For the most part, the tools available in the core applications to build new functionality are not well suited to creating the kinds of attractive, intuitive screens that self-service applications require. Remember, your users will not be experts in your HR system's environment. They need a system that is straightforward and easy to use. The tools integrated with core systems generally are geared toward creating custom functions for specially trained users of those systems, not for software novices.

The second major drawback of integrating self-service within core HR systems is that the data available within the systems begin and end with the data stored in that particular system. In other words, if you have simply implemented a particular vendor's HR module, that will be the extent of your self-service system. These types of systems cannot interact with other external host systems to include, for example, payroll or financial data without major modifications or interfaces.

This is not a big problem for organizations that have implemented entire enterprise resource planning (ERP) suites. But this simply is not the case for the vast majority of organizations.
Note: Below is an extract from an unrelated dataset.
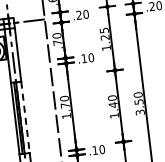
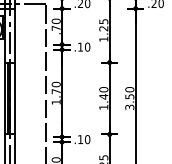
line: (25, 117) -> (15, 98), dashed -> solid

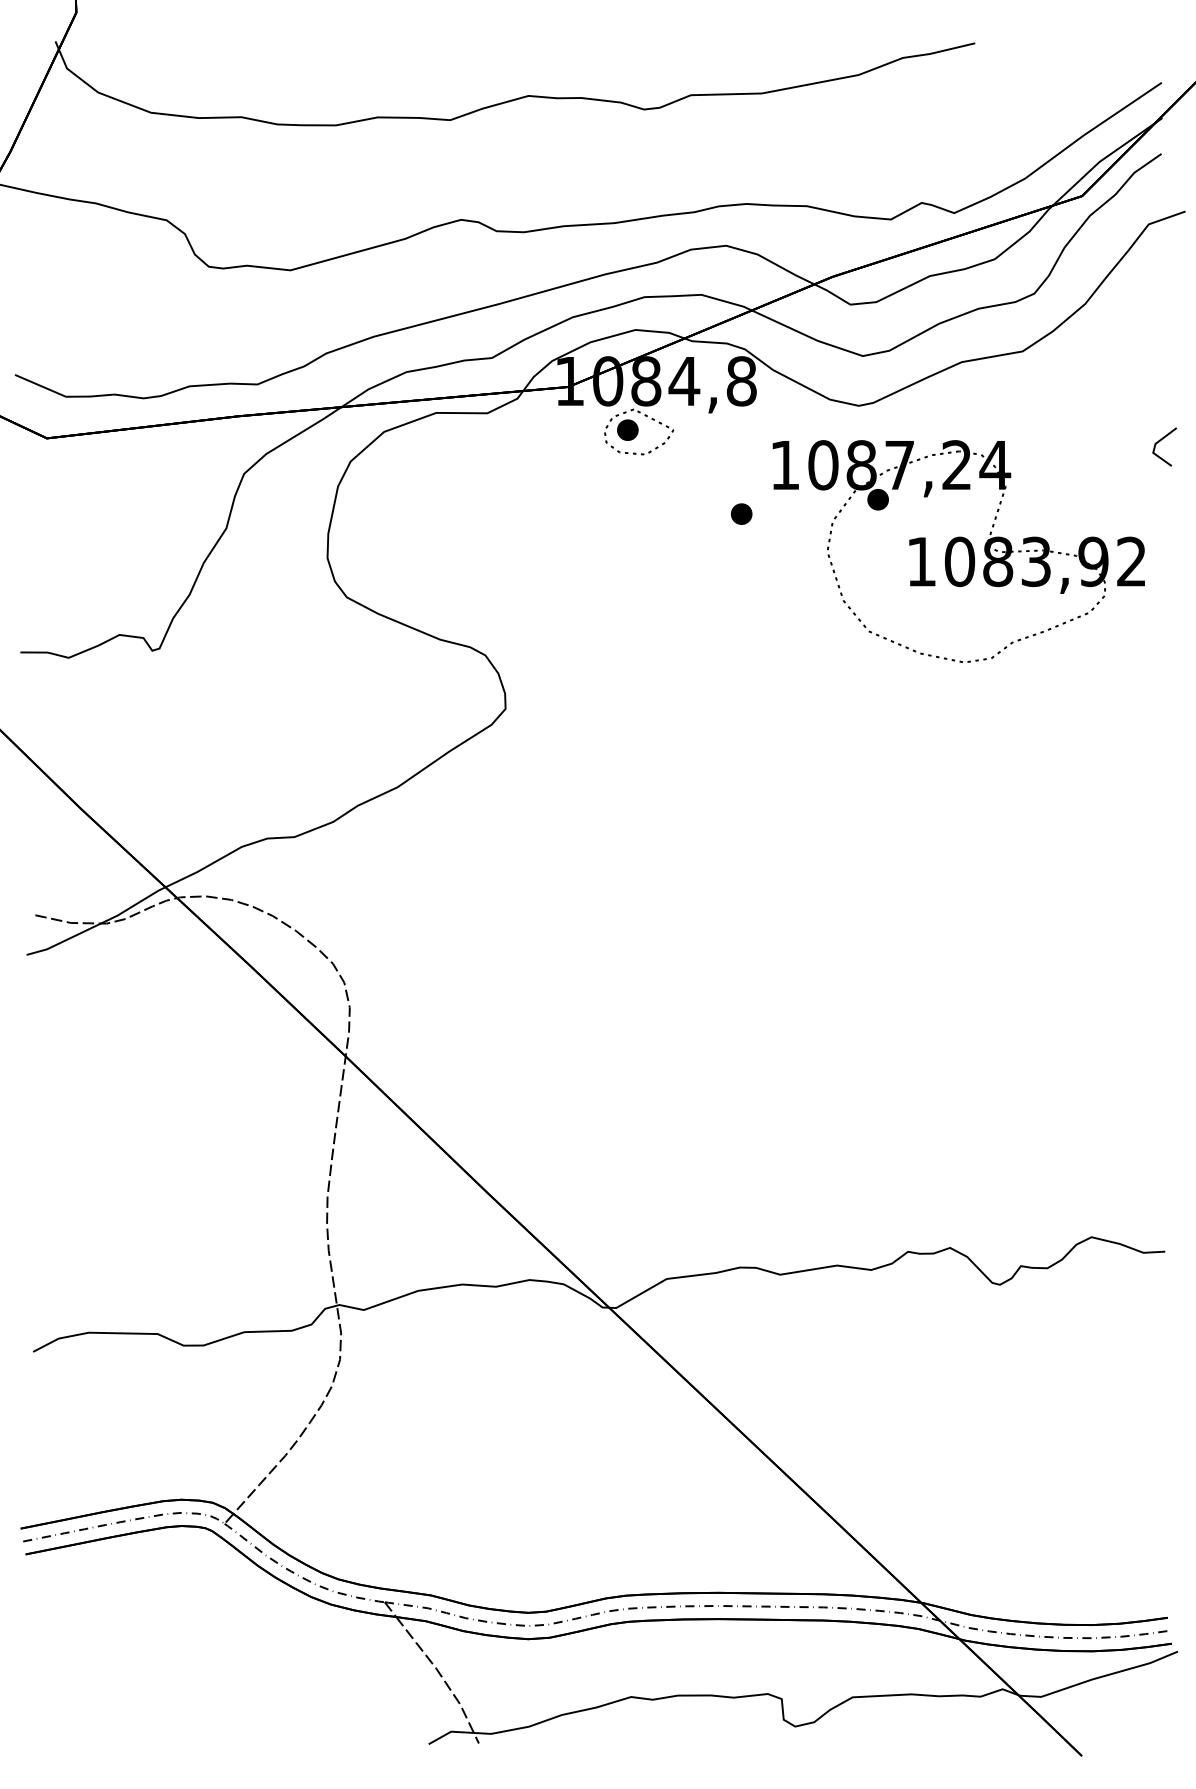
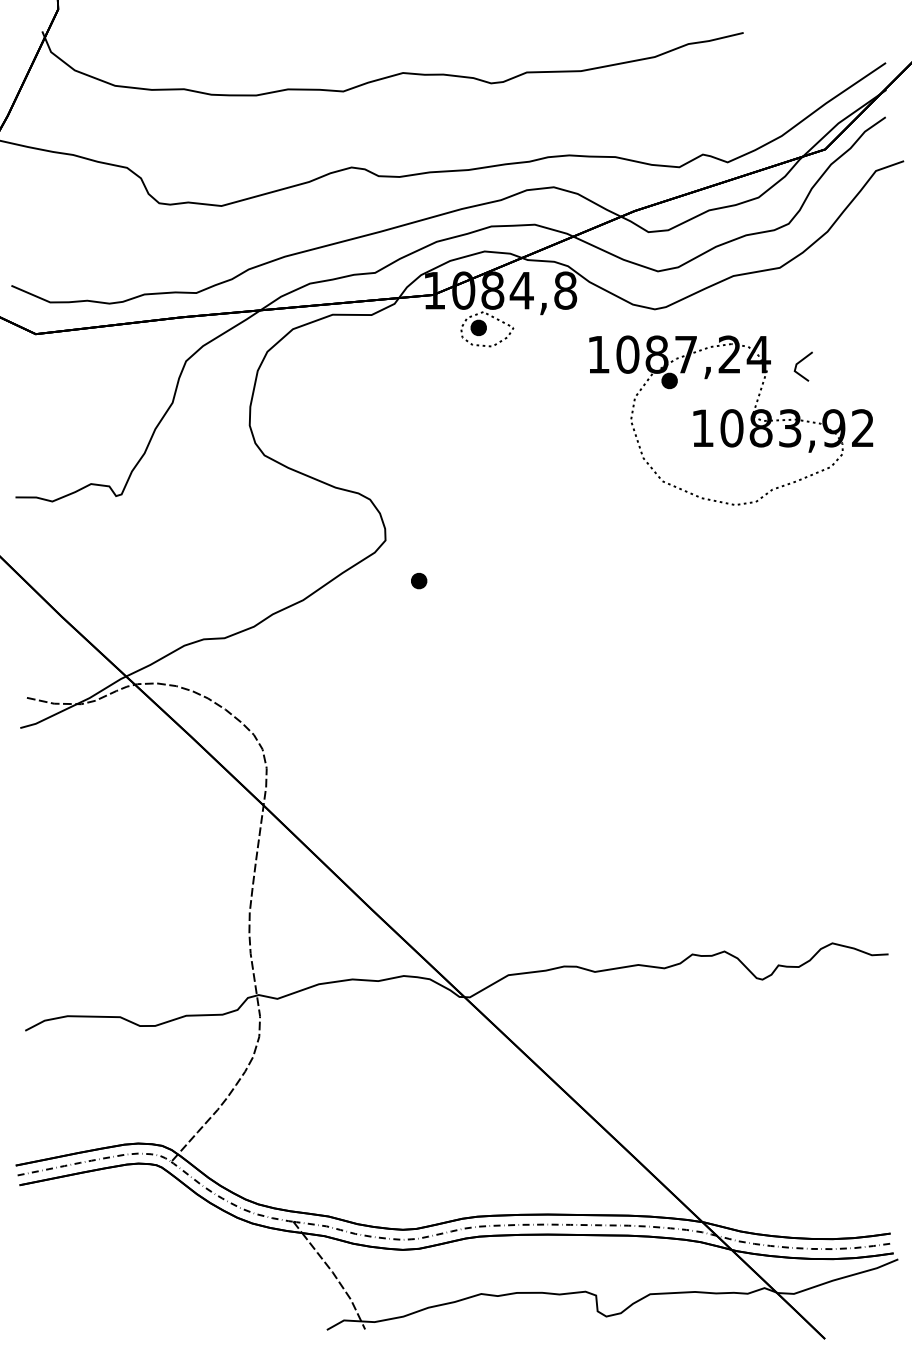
line: (1160, 441) -> (800, 362), moved
part: (741, 513) -> (419, 580), moved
Despite all the hype about ERP systems, most organizations still depend on department-specific or best-of-breed applications for their data-processing requirements.

A final drawback to integrated self-service is that - like the purchaser of the integrated VCR and TV who wants to upgrade to high-definition TV - upgrading the self-service portion of the application to include something like interactive voice response will require upgrading the entire system.

The only alternative is to do something that might have made sense in the first place - implement a system specifically designed to collect data from and share data with a disparate set of users. In other words, implement a piece of middleware.

The Benefits of Middleware

Middleware is a layer of technology that is capable of simultaneously speaking to multiple host systems residing on nearly any type of system platform. It is similar to placing a translator into your system's architecture that can facilitate and automate communications between systems. The best middleware packages can speak to virtually anything from mainframes and minis to PCs and client/server applications. Middleware's ability to speak to all these different kinds of host systems can greatly facilitate the communication of data among virtually any set of systems.